07-29-2025, 07:36 PM
![[Image: 051129c_042.jpg]](https://ancientworld.website/wp-content/uploads/2025/07/051129c_042.jpg)
After the full restoration of soul and relationship – and understanding God’s Grace in the process – there is one last stop in Eden, with the River of Eunoe.
The Greek Tradition had five rivers, and Dante here invents a sixth river from the words “well” (eu-) and “nous”, a “well/good mind”, as the purpose of the river.
While often thought of as the river to “restore the memories of the Good” or of “the Good deeds”, there is also likely a much deeper function, drawing on St. Aquinas and older Catholic theology: the soul deep inside has memories of its own origins, and roots, in God. So in a way, this final scene could also imply that the final “touch” of preparation for the ascent to Heaven, is to connect your soul with its deepest roots in existence, reality, the breath and image of God, within its very origins.

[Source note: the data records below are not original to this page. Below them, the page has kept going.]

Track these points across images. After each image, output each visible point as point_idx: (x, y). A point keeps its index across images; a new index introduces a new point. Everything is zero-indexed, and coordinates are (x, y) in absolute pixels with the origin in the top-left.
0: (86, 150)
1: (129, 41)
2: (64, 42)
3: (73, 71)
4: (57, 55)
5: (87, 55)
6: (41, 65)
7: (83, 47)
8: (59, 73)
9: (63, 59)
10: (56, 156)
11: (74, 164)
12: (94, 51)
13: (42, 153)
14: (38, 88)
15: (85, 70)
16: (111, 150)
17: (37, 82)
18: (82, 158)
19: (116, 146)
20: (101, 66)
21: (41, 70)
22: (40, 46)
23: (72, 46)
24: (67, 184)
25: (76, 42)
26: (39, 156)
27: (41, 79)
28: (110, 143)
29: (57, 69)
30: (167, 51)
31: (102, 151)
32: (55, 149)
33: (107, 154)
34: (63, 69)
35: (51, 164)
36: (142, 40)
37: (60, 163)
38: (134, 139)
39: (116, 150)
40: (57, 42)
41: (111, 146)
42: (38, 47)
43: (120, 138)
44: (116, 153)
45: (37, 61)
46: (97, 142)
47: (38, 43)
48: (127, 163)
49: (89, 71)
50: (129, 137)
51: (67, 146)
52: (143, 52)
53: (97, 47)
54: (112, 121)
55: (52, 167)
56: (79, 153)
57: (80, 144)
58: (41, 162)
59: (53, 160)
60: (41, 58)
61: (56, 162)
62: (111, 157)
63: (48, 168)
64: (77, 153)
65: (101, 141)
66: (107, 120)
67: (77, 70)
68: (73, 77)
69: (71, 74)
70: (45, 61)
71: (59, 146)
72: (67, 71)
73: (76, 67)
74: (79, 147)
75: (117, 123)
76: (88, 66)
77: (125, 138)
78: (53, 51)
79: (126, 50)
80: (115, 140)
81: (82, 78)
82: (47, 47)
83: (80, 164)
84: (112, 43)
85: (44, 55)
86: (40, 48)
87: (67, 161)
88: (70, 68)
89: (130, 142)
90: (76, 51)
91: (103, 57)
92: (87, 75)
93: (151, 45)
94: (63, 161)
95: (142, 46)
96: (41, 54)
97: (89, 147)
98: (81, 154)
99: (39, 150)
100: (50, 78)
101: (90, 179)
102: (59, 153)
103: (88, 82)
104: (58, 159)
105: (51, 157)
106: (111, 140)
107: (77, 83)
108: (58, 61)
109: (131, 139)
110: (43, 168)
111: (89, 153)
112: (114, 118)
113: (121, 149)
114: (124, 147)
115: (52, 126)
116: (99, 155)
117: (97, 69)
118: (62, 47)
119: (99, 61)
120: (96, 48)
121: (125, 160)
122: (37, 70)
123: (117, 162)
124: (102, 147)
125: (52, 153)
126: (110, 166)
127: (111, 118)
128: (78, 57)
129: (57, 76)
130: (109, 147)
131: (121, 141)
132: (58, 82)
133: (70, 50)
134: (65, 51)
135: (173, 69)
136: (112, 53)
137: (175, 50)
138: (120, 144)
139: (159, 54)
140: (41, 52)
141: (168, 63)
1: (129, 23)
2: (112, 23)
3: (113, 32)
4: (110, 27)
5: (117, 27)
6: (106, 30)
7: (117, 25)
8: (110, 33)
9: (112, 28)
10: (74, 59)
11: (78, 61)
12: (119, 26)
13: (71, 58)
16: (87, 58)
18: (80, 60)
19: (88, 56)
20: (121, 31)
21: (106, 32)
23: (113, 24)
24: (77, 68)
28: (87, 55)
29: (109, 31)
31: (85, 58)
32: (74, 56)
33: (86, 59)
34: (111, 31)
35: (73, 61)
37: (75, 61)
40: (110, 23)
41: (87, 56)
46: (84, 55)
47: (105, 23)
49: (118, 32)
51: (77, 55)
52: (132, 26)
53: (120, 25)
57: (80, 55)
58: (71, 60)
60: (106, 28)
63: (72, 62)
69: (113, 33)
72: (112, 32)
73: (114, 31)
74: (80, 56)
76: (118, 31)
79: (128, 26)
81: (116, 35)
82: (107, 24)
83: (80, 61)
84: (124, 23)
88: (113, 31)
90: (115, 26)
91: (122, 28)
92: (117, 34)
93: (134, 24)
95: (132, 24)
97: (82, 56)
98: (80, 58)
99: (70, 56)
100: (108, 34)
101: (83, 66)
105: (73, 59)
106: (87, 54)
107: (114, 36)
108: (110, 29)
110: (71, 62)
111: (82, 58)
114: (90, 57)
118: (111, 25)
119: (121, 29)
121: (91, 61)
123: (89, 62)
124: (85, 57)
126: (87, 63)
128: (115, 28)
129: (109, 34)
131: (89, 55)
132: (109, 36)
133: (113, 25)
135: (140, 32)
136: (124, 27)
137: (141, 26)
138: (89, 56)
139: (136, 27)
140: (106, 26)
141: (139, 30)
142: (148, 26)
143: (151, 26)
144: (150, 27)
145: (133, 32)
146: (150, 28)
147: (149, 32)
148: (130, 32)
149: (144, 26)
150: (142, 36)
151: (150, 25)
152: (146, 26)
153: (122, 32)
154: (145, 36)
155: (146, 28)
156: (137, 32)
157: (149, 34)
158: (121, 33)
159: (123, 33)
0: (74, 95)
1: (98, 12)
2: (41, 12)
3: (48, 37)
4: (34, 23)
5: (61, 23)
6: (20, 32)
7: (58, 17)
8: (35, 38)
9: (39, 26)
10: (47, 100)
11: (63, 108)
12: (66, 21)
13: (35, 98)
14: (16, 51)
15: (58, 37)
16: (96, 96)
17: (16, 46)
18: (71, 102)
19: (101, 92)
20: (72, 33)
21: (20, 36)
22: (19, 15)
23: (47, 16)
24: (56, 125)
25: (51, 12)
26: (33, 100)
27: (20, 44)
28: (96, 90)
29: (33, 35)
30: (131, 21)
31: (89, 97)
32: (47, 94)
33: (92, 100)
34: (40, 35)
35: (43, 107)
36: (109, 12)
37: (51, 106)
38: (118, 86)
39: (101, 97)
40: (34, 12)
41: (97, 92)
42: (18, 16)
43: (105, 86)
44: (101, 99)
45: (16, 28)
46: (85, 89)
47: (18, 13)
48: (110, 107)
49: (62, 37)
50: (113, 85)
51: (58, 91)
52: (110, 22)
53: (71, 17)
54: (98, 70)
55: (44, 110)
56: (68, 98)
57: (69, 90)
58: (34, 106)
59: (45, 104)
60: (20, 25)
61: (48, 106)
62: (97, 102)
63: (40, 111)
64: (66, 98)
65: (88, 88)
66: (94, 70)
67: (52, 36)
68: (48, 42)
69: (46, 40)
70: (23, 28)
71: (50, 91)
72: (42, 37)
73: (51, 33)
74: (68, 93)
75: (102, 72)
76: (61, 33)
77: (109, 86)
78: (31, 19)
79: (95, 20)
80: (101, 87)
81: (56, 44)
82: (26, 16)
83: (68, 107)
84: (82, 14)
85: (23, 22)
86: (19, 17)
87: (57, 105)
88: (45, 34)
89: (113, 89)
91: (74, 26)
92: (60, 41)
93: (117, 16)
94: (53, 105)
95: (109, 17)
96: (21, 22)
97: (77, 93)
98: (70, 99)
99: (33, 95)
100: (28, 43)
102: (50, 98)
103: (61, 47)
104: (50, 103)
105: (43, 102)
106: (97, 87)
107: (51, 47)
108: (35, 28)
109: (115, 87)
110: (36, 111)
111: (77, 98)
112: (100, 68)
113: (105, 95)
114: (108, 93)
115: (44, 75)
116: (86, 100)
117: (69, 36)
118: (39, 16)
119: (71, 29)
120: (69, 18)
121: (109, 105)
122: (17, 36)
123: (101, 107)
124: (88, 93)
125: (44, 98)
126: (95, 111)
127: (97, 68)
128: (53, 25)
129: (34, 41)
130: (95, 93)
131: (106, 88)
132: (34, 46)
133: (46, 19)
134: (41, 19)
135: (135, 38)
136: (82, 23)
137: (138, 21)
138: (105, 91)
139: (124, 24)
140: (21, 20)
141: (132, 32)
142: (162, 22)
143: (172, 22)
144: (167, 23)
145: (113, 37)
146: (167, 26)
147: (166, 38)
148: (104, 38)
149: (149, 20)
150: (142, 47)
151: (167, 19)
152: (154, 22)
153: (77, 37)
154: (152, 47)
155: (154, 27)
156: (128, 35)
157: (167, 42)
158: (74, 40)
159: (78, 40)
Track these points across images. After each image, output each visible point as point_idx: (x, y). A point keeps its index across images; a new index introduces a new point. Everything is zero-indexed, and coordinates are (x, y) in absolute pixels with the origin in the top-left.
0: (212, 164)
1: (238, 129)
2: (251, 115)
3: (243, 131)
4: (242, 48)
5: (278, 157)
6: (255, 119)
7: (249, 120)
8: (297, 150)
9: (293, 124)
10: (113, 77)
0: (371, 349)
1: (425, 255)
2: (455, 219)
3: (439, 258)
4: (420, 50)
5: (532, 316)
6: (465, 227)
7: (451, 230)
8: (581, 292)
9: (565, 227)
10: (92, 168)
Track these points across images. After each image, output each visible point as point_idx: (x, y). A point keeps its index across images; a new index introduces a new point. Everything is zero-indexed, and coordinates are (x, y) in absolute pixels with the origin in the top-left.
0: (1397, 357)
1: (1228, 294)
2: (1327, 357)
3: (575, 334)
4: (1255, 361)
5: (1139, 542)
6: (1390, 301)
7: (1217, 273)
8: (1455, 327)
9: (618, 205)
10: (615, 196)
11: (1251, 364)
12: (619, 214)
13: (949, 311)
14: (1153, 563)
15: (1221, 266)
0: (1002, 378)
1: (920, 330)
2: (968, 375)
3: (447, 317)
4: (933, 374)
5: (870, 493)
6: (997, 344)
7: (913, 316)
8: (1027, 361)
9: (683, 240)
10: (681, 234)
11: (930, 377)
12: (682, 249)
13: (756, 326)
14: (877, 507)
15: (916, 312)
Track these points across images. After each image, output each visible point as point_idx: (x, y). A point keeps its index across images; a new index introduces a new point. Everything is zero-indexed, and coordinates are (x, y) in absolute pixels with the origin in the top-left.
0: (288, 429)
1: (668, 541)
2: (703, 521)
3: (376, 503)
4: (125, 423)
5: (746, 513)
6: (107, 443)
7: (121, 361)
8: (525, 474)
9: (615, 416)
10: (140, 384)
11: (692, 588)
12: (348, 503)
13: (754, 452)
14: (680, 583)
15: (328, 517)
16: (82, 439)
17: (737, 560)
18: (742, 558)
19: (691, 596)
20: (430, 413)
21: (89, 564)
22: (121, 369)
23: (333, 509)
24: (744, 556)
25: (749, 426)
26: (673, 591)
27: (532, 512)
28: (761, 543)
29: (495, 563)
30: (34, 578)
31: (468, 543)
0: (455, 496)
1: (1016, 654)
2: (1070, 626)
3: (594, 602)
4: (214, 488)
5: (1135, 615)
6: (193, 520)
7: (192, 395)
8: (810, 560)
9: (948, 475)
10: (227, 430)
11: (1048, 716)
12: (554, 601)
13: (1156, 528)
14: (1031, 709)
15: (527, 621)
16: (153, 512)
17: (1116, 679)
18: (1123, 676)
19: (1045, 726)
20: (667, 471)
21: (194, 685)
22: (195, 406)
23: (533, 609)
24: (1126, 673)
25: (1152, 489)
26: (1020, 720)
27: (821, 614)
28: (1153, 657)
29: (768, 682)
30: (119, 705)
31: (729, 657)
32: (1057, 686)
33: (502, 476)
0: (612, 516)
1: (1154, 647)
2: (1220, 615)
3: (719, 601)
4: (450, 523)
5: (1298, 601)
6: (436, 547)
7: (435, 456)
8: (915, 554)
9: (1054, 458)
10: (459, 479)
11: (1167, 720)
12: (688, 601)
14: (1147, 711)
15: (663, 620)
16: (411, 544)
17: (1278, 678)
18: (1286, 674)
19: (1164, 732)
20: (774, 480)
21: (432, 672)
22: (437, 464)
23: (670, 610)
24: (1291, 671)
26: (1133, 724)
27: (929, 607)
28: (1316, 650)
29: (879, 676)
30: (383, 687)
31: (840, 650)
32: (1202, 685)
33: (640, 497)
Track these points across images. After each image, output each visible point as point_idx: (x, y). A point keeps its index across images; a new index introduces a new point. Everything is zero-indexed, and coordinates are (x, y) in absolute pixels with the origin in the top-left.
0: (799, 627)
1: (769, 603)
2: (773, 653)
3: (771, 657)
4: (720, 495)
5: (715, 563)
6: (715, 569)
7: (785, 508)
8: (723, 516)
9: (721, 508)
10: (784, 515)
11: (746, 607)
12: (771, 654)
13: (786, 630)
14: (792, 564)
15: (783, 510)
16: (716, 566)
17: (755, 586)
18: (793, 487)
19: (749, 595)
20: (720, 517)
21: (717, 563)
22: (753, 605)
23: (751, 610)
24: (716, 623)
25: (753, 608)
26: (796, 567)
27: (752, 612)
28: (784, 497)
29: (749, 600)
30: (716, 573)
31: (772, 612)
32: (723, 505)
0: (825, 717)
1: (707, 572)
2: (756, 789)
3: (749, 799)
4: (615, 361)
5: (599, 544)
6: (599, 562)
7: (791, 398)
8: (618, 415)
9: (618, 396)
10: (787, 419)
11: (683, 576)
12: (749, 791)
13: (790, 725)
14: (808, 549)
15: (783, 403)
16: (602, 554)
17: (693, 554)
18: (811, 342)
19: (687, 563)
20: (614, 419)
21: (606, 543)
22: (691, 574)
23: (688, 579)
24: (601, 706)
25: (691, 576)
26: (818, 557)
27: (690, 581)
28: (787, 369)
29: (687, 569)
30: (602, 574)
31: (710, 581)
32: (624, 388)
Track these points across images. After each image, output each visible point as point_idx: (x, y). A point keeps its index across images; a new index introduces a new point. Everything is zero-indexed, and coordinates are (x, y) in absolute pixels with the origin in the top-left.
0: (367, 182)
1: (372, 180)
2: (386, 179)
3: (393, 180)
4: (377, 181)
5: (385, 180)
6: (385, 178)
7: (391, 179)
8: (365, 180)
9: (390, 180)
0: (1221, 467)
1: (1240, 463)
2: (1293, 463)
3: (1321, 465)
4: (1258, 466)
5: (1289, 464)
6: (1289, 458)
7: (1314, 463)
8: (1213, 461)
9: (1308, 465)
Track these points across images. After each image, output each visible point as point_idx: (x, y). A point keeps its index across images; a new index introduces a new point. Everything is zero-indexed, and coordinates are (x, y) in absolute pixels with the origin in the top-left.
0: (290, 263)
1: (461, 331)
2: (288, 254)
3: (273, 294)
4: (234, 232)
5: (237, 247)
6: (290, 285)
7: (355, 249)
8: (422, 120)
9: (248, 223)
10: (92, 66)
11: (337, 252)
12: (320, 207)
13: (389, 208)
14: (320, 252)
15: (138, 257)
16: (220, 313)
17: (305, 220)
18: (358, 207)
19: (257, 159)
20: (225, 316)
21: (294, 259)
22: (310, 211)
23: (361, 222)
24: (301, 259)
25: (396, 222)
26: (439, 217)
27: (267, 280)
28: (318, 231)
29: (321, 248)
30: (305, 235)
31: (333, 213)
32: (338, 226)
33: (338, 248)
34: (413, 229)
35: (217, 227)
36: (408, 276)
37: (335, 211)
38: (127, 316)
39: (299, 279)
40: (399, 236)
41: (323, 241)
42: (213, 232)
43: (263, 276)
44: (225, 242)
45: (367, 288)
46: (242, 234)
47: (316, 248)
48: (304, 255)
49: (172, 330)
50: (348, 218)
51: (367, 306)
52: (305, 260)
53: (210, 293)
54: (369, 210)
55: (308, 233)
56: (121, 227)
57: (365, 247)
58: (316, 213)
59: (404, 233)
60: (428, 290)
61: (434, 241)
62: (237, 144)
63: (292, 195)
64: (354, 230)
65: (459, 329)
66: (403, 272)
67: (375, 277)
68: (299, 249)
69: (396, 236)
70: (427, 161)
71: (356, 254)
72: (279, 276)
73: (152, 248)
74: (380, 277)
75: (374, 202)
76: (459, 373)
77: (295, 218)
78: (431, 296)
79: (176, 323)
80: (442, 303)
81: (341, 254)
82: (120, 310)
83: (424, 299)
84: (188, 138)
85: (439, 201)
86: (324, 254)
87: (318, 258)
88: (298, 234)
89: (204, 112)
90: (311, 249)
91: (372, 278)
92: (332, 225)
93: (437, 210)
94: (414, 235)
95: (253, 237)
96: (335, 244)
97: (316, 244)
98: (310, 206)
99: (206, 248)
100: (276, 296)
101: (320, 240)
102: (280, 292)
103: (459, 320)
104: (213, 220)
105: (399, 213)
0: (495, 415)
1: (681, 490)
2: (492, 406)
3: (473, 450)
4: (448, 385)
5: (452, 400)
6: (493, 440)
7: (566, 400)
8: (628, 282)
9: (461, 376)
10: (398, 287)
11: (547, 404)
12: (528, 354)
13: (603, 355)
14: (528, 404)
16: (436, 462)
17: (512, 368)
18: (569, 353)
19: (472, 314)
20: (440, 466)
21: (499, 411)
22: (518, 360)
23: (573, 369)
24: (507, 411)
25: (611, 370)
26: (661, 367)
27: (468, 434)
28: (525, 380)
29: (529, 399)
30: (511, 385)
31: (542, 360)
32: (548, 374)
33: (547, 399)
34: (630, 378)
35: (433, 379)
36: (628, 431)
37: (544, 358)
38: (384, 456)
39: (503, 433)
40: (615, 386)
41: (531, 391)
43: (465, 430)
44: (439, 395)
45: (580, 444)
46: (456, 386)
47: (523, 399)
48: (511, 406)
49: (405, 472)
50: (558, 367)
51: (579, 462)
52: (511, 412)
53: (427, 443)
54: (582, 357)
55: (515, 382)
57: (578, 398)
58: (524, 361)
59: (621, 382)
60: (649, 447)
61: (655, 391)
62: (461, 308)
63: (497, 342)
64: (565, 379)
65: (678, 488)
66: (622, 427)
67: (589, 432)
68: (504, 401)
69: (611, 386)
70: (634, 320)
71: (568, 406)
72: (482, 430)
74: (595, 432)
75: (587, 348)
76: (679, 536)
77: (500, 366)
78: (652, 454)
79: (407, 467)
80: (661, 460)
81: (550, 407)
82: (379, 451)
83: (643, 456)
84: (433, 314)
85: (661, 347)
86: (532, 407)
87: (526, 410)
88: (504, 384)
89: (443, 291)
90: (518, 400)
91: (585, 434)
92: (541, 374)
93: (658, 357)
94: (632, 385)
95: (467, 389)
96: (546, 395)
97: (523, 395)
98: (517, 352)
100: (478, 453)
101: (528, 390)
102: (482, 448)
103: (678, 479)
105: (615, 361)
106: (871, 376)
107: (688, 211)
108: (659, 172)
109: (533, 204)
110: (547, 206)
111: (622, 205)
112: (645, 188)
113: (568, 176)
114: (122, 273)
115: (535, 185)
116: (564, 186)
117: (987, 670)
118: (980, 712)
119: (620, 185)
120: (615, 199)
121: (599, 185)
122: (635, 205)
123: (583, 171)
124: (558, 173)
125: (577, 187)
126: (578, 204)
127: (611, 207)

This might also be why Matelda provides this function here, as the transformed earthly life that is transparent for Divine realities. She has the capacity to lead or assist in this process or threshold for the soul, to have its first experience of again sensing or “remembering” its origins. Which would in a larger way complete Eden with not only the soul and the relationship, but also its memory of connection.
When Matelda gently tells Stazio to go with the Pilgrim, this likely suggests that this new remembrance of origins, is a step that every soul will go through as completing the Purgatorio. The task is complete. And the Heavens await, in the stars.